START DATA TO EXAMINE

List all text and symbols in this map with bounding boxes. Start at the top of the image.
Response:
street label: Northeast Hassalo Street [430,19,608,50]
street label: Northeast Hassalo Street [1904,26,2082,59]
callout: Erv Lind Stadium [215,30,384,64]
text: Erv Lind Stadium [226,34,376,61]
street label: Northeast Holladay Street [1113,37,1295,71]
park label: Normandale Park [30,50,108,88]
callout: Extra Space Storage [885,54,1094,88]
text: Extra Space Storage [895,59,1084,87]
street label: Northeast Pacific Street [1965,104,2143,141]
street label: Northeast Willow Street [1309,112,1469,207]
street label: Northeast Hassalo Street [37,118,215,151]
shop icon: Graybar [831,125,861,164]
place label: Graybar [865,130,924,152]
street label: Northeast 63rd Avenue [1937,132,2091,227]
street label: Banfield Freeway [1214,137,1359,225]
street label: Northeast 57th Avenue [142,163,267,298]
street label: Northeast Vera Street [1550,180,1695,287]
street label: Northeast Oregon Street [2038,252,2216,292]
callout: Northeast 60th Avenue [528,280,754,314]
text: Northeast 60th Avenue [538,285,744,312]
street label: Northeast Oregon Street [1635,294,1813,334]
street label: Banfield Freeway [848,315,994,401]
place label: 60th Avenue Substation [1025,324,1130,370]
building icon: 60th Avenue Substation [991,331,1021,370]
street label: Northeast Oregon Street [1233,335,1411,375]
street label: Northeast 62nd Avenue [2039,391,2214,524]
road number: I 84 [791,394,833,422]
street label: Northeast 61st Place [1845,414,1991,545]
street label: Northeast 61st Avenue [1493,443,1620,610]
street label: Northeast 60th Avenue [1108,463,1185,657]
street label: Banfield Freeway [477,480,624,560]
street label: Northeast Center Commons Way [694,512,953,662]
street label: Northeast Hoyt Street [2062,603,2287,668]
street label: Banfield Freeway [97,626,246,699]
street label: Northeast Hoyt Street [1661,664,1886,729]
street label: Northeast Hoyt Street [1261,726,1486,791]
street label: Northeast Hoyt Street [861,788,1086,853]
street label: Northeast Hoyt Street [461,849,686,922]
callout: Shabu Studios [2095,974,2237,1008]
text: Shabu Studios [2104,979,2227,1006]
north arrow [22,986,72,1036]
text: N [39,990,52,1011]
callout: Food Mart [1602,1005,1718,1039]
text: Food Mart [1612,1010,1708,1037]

END DATA TO EXAMINE

TASK GOAL -
All lines from the records above should be copied exactly.

REPLY TO THE EXERCISE -
List all text and symbols in this map with bounding boxes. Start at the top of the image.
Response:
street label: Northeast Hassalo Street [430,19,608,50]
street label: Northeast Hassalo Street [1904,26,2082,59]
callout: Erv Lind Stadium [215,30,384,64]
text: Erv Lind Stadium [226,34,376,61]
street label: Northeast Holladay Street [1113,37,1295,71]
park label: Normandale Park [30,50,108,88]
callout: Extra Space Storage [885,54,1094,88]
text: Extra Space Storage [895,59,1084,87]
street label: Northeast Pacific Street [1965,104,2143,141]
street label: Northeast Willow Street [1309,112,1469,207]
street label: Northeast Hassalo Street [37,118,215,151]
shop icon: Graybar [831,125,861,164]
place label: Graybar [865,130,924,152]
street label: Northeast 63rd Avenue [1937,132,2091,227]
street label: Banfield Freeway [1214,137,1359,225]
street label: Northeast 57th Avenue [142,163,267,298]
street label: Northeast Vera Street [1550,180,1695,287]
street label: Northeast Oregon Street [2038,252,2216,292]
callout: Northeast 60th Avenue [528,280,754,314]
text: Northeast 60th Avenue [538,285,744,312]
street label: Northeast Oregon Street [1635,294,1813,334]
street label: Banfield Freeway [848,315,994,401]
place label: 60th Avenue Substation [1025,324,1130,370]
building icon: 60th Avenue Substation [991,331,1021,370]
street label: Northeast Oregon Street [1233,335,1411,375]
street label: Northeast 62nd Avenue [2039,391,2214,524]
road number: I 84 [791,394,833,422]
street label: Northeast 61st Place [1845,414,1991,545]
street label: Northeast 61st Avenue [1493,443,1620,610]
street label: Northeast 60th Avenue [1108,463,1185,657]
street label: Banfield Freeway [477,480,624,560]
street label: Northeast Center Commons Way [694,512,953,662]
street label: Northeast Hoyt Street [2062,603,2287,668]
street label: Banfield Freeway [97,626,246,699]
street label: Northeast Hoyt Street [1661,664,1886,729]
street label: Northeast Hoyt Street [1261,726,1486,791]
street label: Northeast Hoyt Street [861,788,1086,853]
street label: Northeast Hoyt Street [461,849,686,922]
callout: Shabu Studios [2095,974,2237,1008]
text: Shabu Studios [2104,979,2227,1006]
north arrow [22,986,72,1036]
text: N [39,990,52,1011]
callout: Food Mart [1602,1005,1718,1039]
text: Food Mart [1612,1010,1708,1037]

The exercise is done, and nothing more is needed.